# [Texte choisi]
┄┄┄┄┄┄

C’était avant hier, en plein International Documentary Festival Amsterdam, et en plein cœur de la ville. C’était au Tuschinski Theater, sold out pour l’occasion, et, on peut vous le dire, on avait la frousse.
Mardi soir, c’était la première mondiale de Prison Valley. Ou plus exactement, la première fois qu’on projetait en public les trente premières minutes du programme. Et qu’on le faisait sur grand écran, avec Alexandre Brachet, notre producteur, devenu DJ d’un soir avec son petit mac pour piloter le gros bazar. Ça aussi, c’était nouveau : les gars d’Upian, la boite de prod/web agency derrière Prison Valley, avaient bossé comme des dingues depuis Paris pour que Prison Valley puisse être projeté dans son écrin web et une bonne part de ce qui sera sa navigation finale.
On avait la frousse que ça ne marche pas.
Que la connexion déconne.
Que le passage sur grand écran merdouille.
Qu’Amsterdam voit rouge.
Une bière pour l’un, un reste de vin pour les autres et on s’est avancé. Pendant que Caspar Sonnen, un type comme ça, le maître de cérémonie de la soirée, l’homme et l’âme derrière le DocLab du festival, lançait les festivités. Il écrira plus tard sur son twitter :
« the live screening of new webdoc by @abrachet @IDFADocLab rocked ! pure cinema, great Q&A, nice party too. Look forward to the 2010 launch ! »
«Vous avez pensé à cette confrontation des libertés ?»
Le film est parti. Puis, les lumières se sont rallumées. Puis, les applaudissement ont fusé. Puis les questions. Sur la narration, sur nos partis pris, sur l’interactivé qui traverse Prison Valley, sur le récit lézardé de bonus, le road movie dans le Colorado et ses multiples bifurcations.
Un étudiant en cinéma a alors levé la main :
« Vous traitez du sujet de l’emprisonnement et de la privation de liberté. Et, dans le même temps, vous nous donnez à nous, spectateurs, une liberté inédite à notre place. Vous avez pensé à cette confrontation des libertés ? »
On s’est regardé avec Philippe, le co-réal. Un brin génés, et pas mal émus. Et on a dit la vérité au jeune homme :
« Franchement, non, on n’y avait pas pensé. Enfin, pas comme ça »

┄┄┄┄┄┄

# [Données fournies]
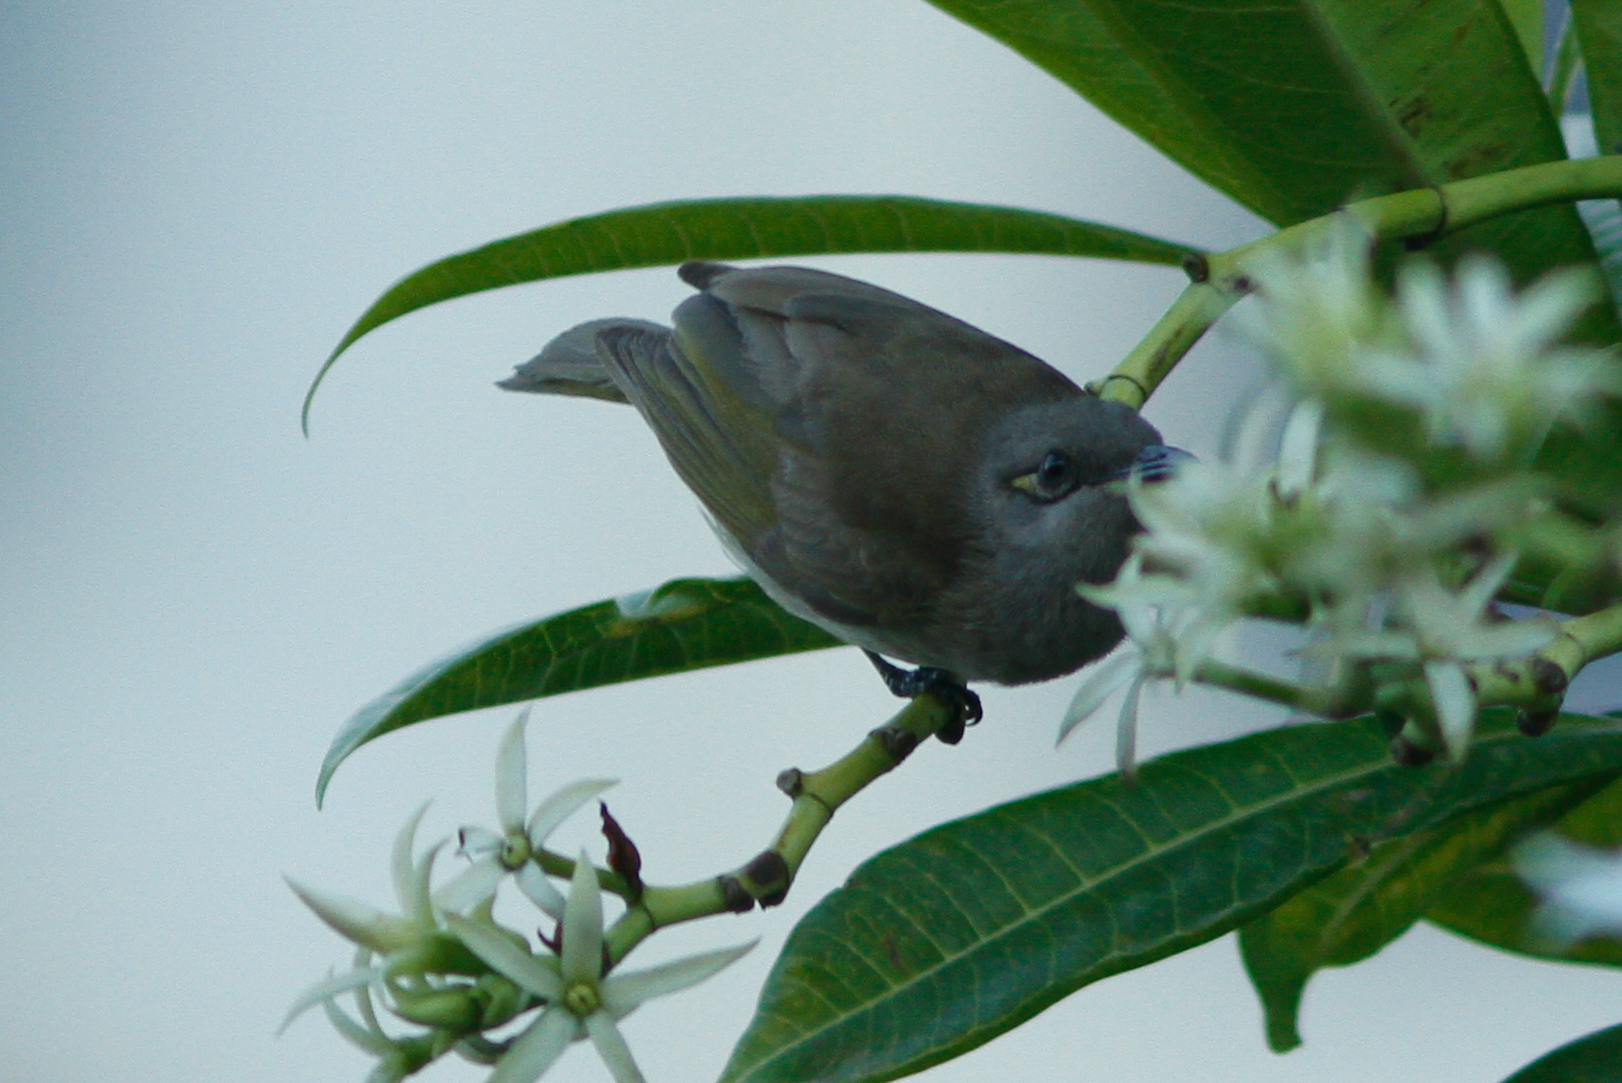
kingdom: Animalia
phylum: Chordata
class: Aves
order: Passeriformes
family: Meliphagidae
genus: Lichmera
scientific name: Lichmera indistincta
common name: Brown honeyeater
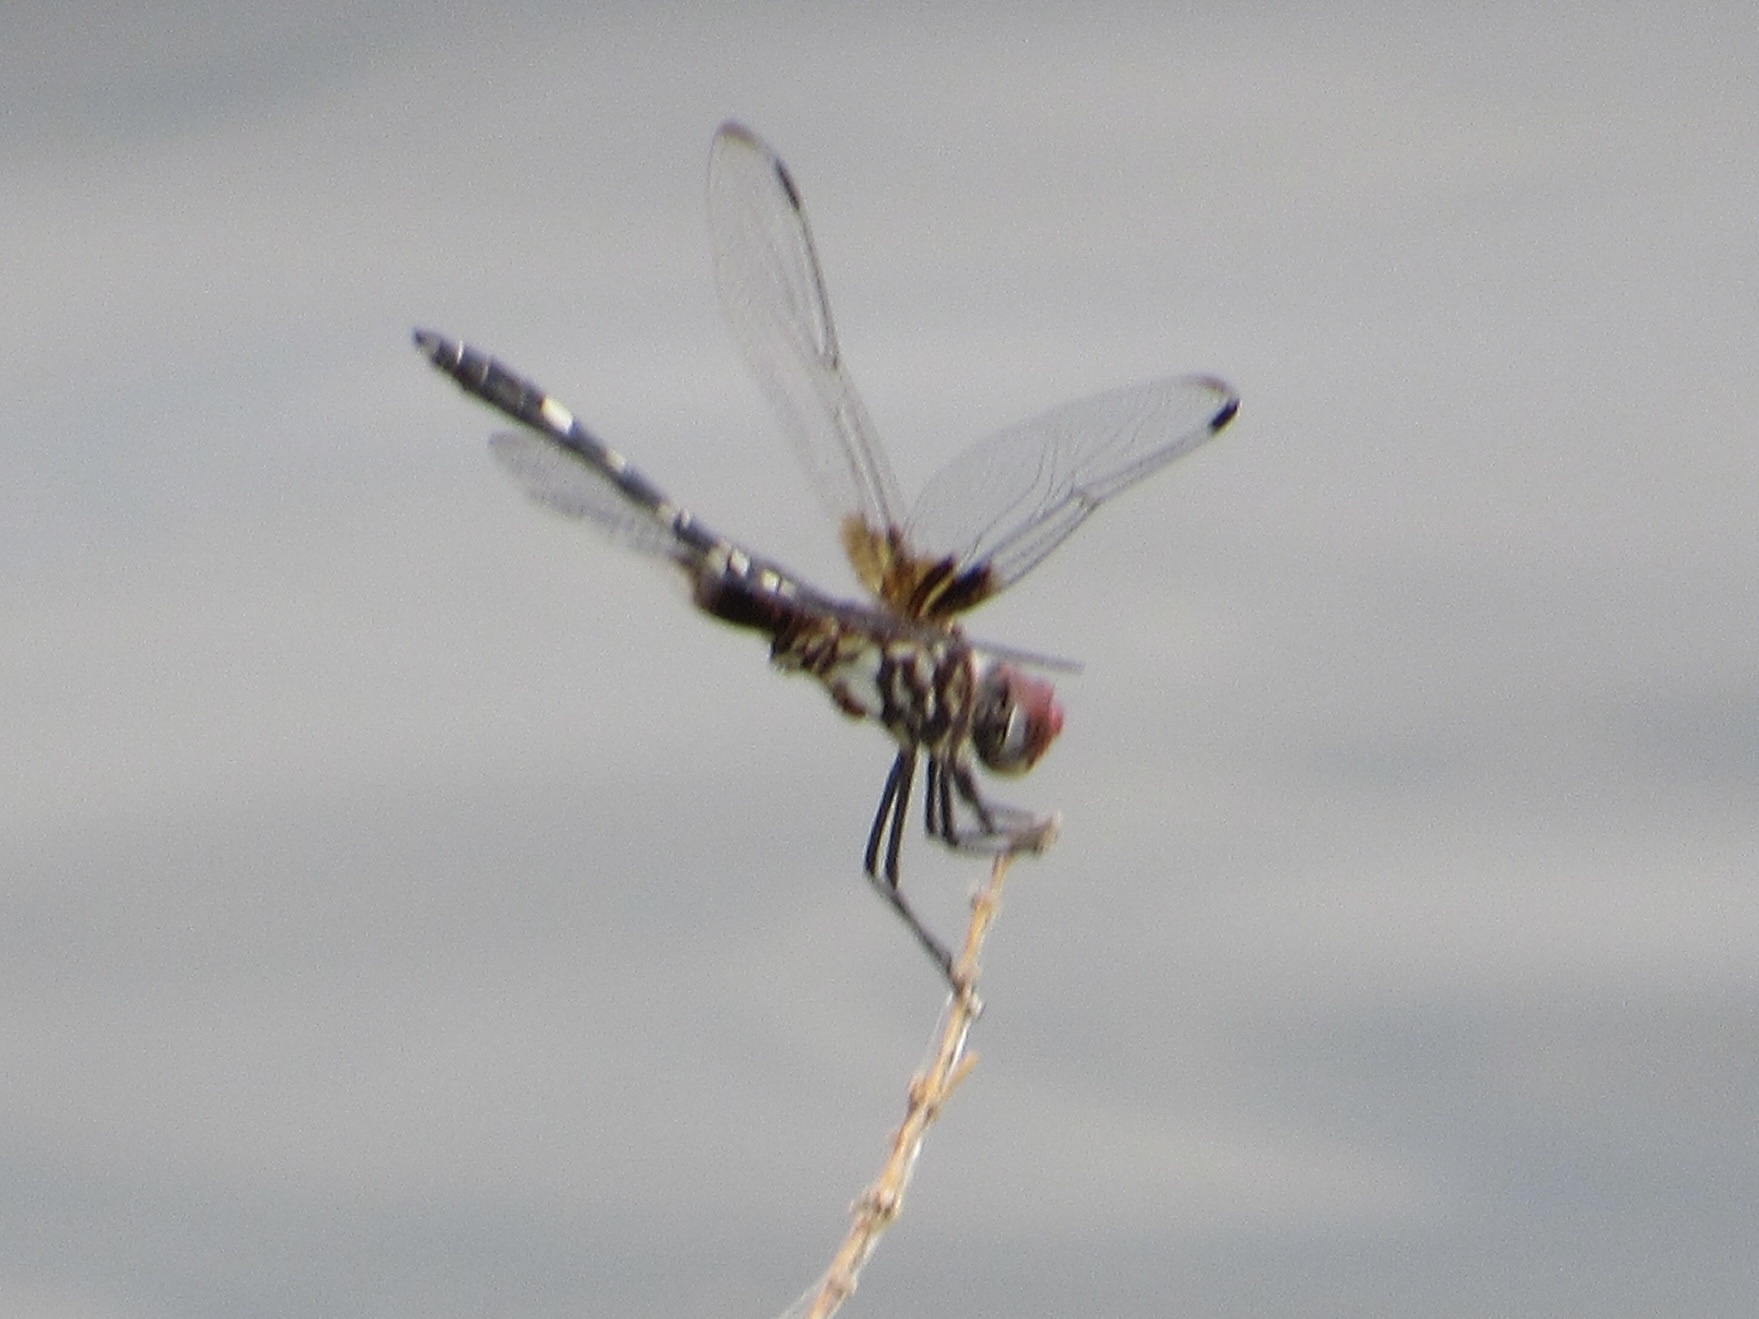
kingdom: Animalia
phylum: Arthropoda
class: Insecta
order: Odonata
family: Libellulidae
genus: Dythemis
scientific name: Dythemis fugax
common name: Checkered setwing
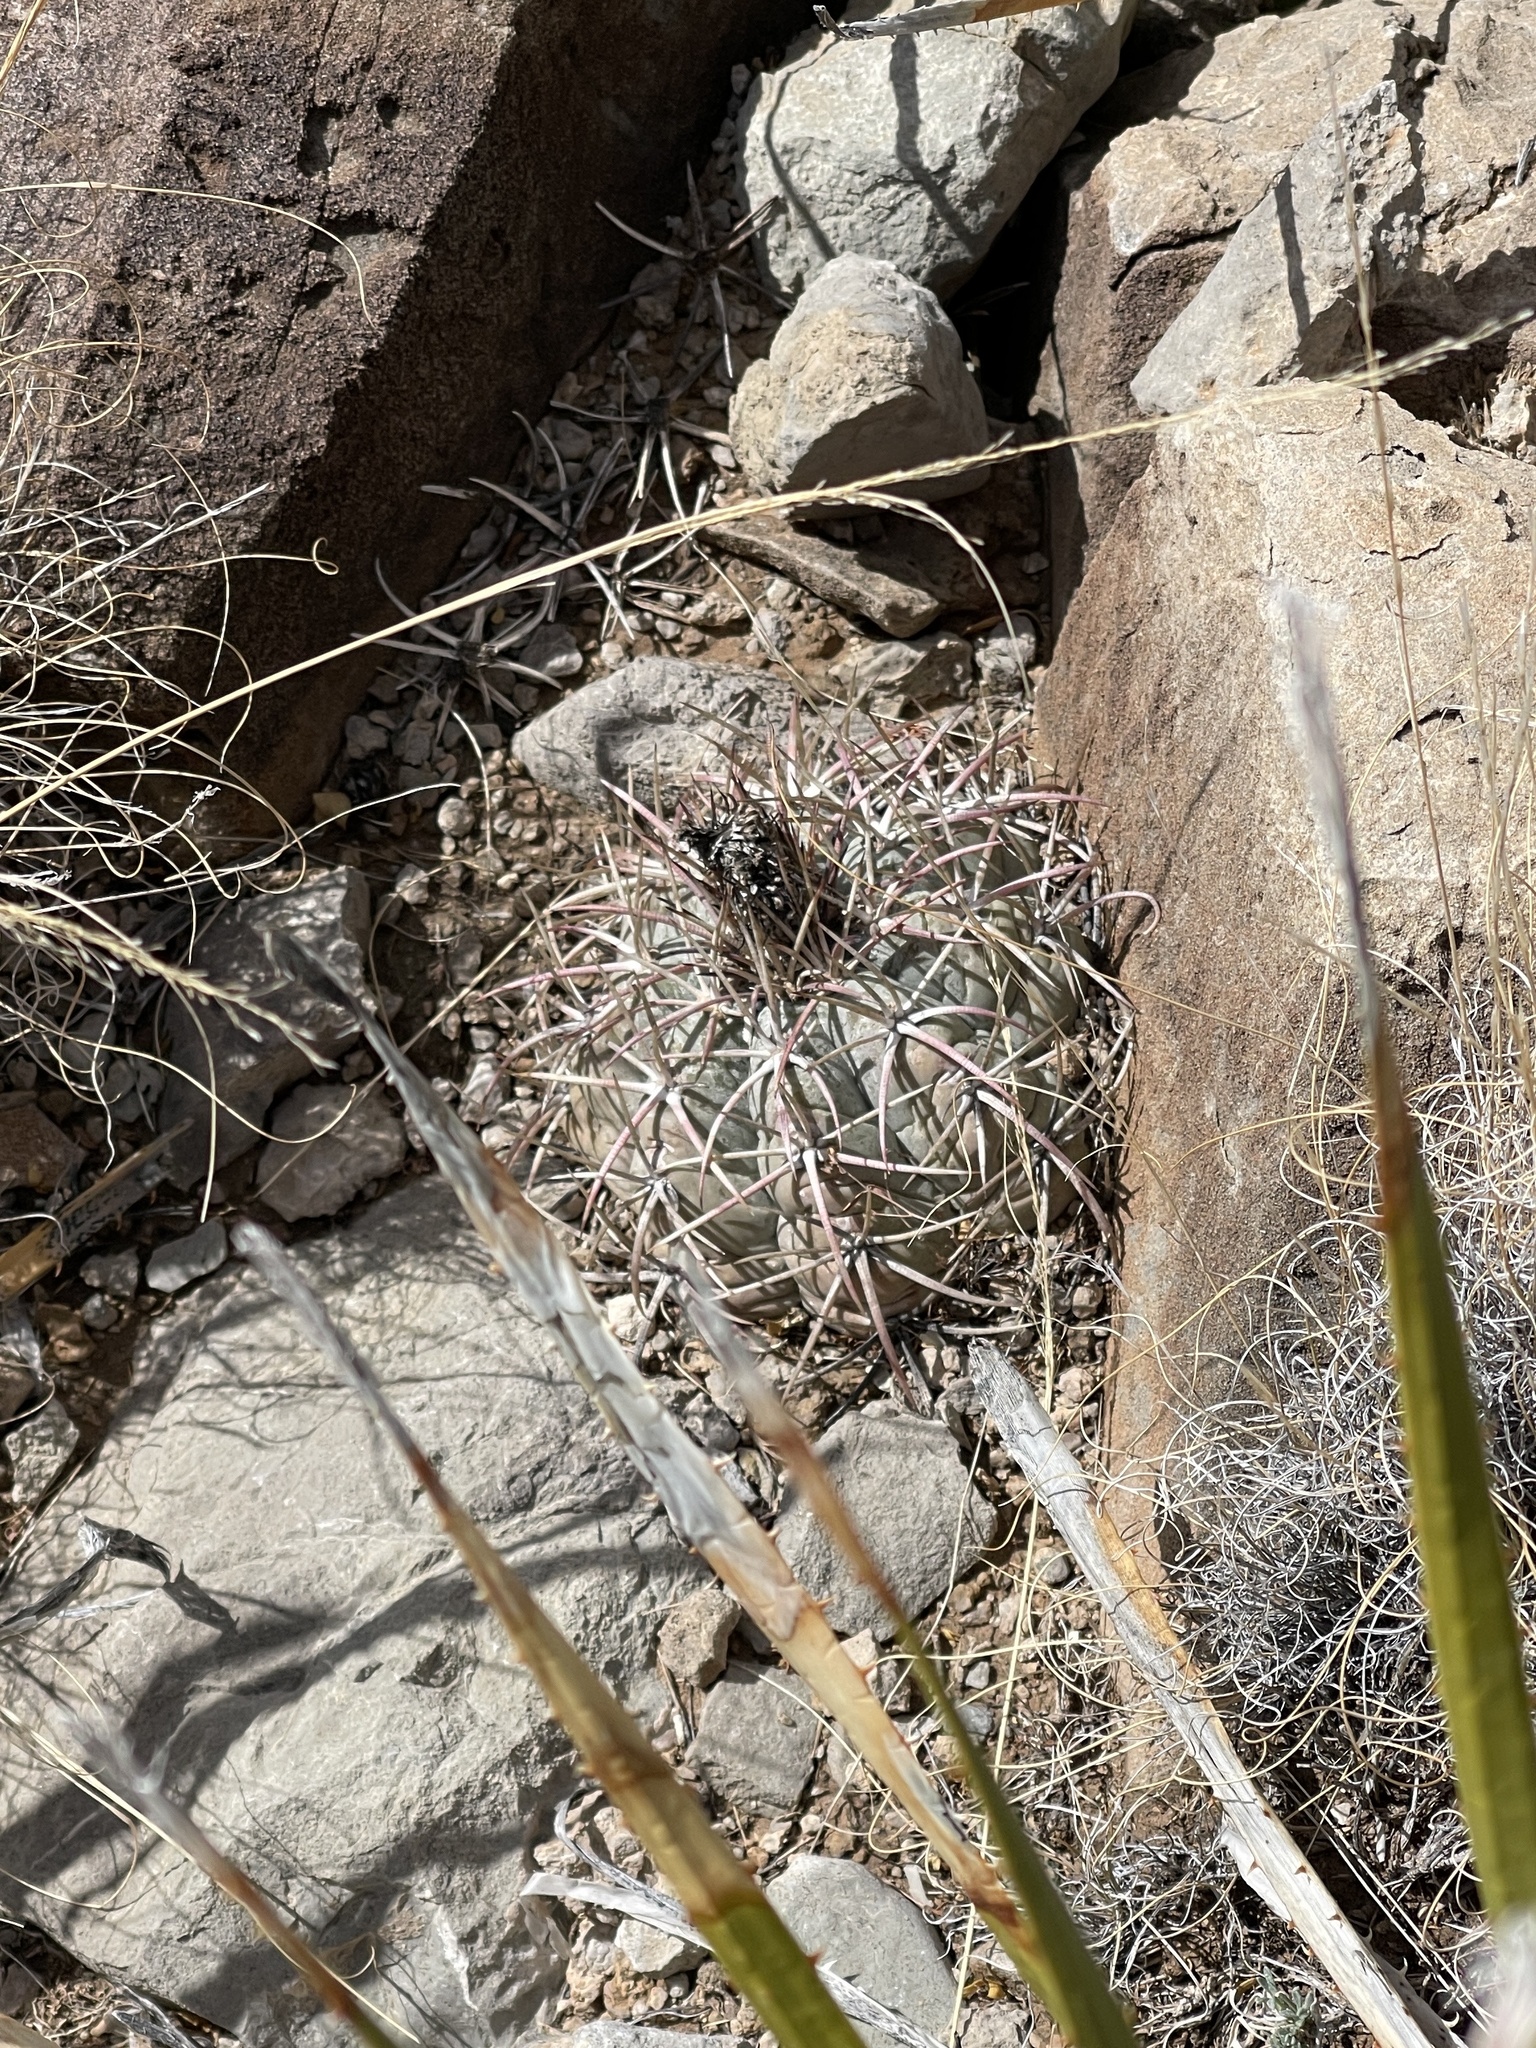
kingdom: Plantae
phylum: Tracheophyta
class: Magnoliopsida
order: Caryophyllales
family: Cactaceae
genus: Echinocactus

┄┄┄┄┄┄

# [Travail à faire]
1 - Recopiez le récit sur Prison Valley entre "Qu’Amsterdam voit rouge." et "ses multiples bifurcations.", inclus, en remplaçant "bière" par "limonade".
2 - Poursuivez le récit sur Prison Valley à partir de sa dernière phrase.

# [Réponses fournies]
1 -
Qu’Amsterdam voit rouge.
Une limonade pour l’un, un reste de vin pour les autres et on s’est avancé. Pendant que Caspar Sonnen, un type comme ça, le maître de cérémonie de la soirée, l’homme et l’âme derrière le DocLab du festival, lançait les festivités. Il écrira plus tard sur son twitter :
« the live screening of new webdoc by @abrachet @IDFADocLab rocked ! pure cinema, great Q&A, nice party too. Look forward to the 2010 launch ! »
«Vous avez pensé à cette confrontation des libertés ?»
Le film est parti. Puis, les lumières se sont rallumées. Puis, les applaudissement ont fusé. Puis les questions. Sur la narration, sur nos partis pris, sur l’interactivé qui traverse Prison Valley, sur le récit lézardé de bonus, le road movie dans le Colorado et ses multiples bifurcations.

2 -
C’est dans ce genre de situation qu’on a envie d’embrasser la terre entière, et de commencer par Amsterdam avec ses videurs blonds, ses hollandaises philippines, ses festivaliers sur le retour et les jeunes italiens de peacereporter.net, ou l’équipe de www.6billionothers.org dans la salle. Enfin, tout le monde. Toi aussi, ami du coffee shop.
Puis, une autre main s’est levée. Celle d’une femme. Avocate à New York. Elle a traversé l’Amérique à vélo, allant de prison en prison. Un jour, elle s’est arrêtée dans le même bled que nous : Cañon City, Colorado, et ses 13 geôles. Cañon City, et sa Supermax, la prison des prisons, à demi enterrée, « l’Alcatraz des Rocheuses ». On s’est pincé. C’était comme si l’interactivé commençait là, à Amsterdam, en vis à vis, en face à face. On lui a proposé de l’interviewer. Philippe a tiré son portrait, j’ai pris son email, l’avocate sera dans le film. Délices du Net.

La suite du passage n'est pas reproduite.